_Exercise aim_: Retype, word for word, every line starting at the line with "Figure 4: Layout" and ending with the final line of the entries; skip the pictures.

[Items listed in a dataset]
————

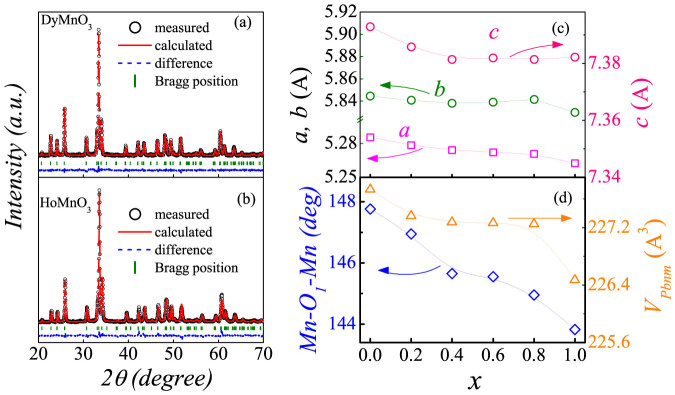
The evaluated structural information of a series of samples Dy1−xHoxMnO3 (0 ≤ x ≤ 1).The XRD patterns and Rietveld refined spectra for (a) DyMnO3 and (b) HoMnO3 samples, respectively. (c) The obtained lattice parameters of a, b, and c as a function of x. (d) The evaluated lattice volume V and Mn-O1-Mn bond angle as a function of x.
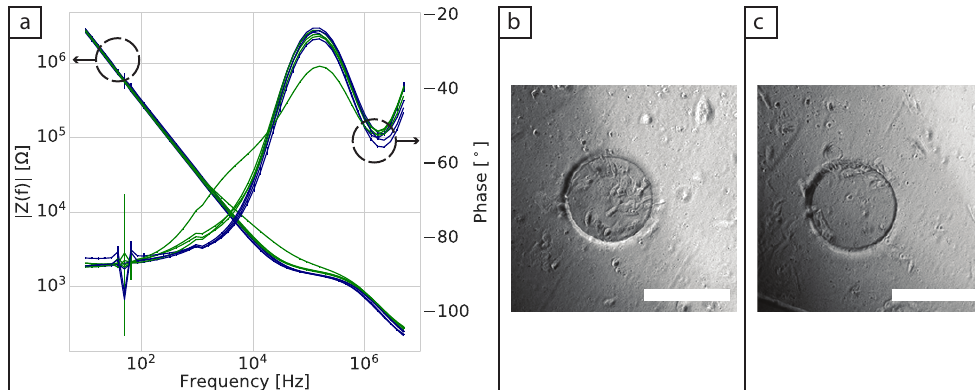
Figure 1. ( a ) Impedance spectra of BJ-5Ta cells 24 h after seeding in 2D. Blue lines are from control wells containing Dulbecco’s modified Eagle’s medium (DMEM) + fetal bovine serum (FBS) cell medium, while green lines are from wells containing cells and cell medium. ( b , c ) Bright field images of two of the wells seeded with cells after 24 h of culture. Scale bars = 250 µ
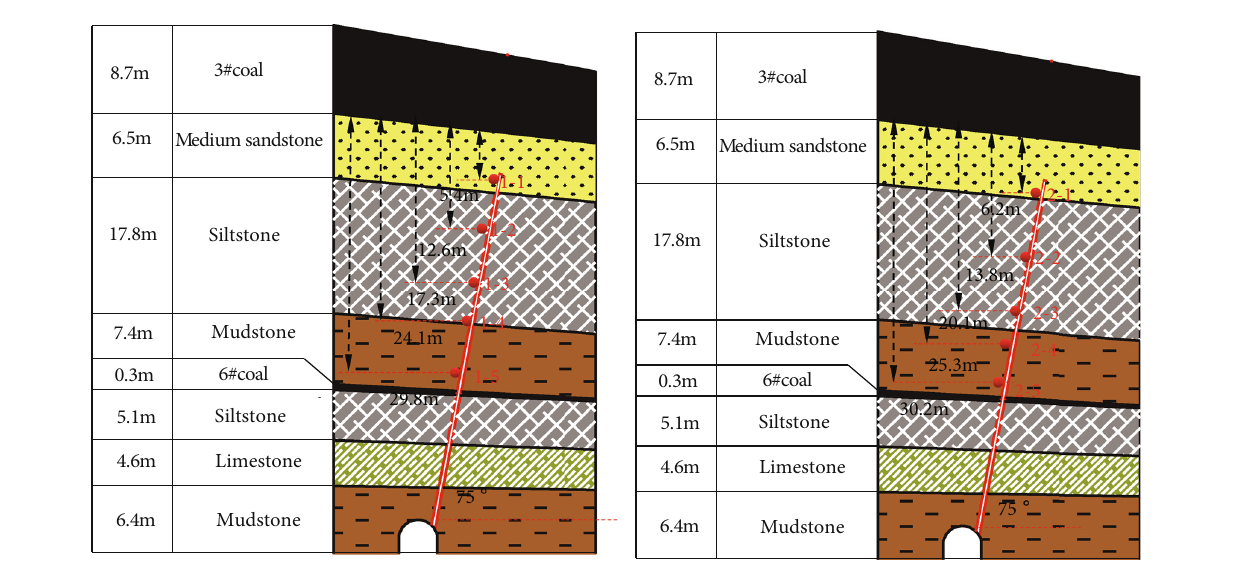
Figure 4: Layout of strain boreholes. Table 1: Design parameters of the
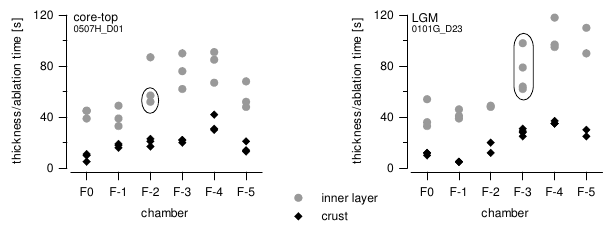
Fig. 4. Intra-test layers thickness pattern in N. dutertrei , examples from a core top (left) and an LGM (right) specimen from sediments from the SE South African margin. Each pair of a grey dot and a black diamond represents a single measurement. Encircled dots are minimum values only, in cases where the wall was not completely ablated. For chamber coding see Fig.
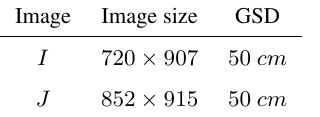
Table 1: The specifications of the used image samples of Munich city, the images’ sizes and Ground Sampling Distance (GSD).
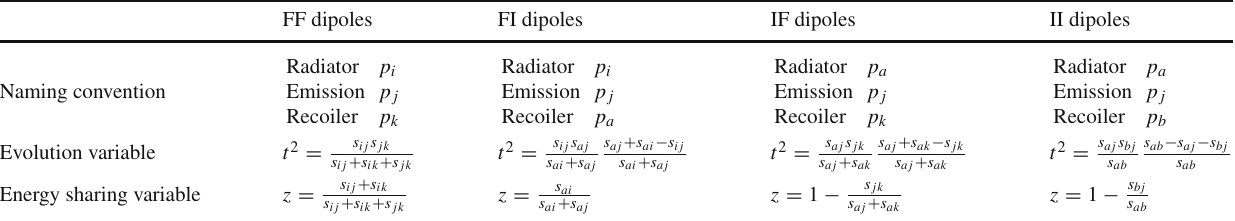
Table 1 Kinematical definitions used in the Dire splitting functions. Note that s rs = 2 p r p s , and that κ 2 = t 2 / Q 2 , where Q 2 is the total dipole squared invariant mass. More details can be found in [38] FF dipoles FI dipoles IF dipoles II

————

_Solution to this exercise_:
Figure 4: Layout of strain boreholes. Table 1: Design parameters of the
Fig. 4. Intra-test layers thickness pattern in N. dutertrei , examples from a core top (left) and an LGM (right) specimen from sediments from the SE South African margin. Each pair of a grey dot and a black diamond represents a single measurement. Encircled dots are minimum values only, in cases where the wall was not completely ablated. For chamber coding see Fig.
Table 1: The specifications of the used image samples of Munich city, the images’ sizes and Ground Sampling Distance (GSD).
Table 1 Kinematical definitions used in the Dire splitting functions. Note that s rs = 2 p r p s , and that κ 2 = t 2 / Q 2 , where Q 2 is the total dipole squared invariant mass. More details can be found in [38] FF dipoles FI dipoles IF dipoles II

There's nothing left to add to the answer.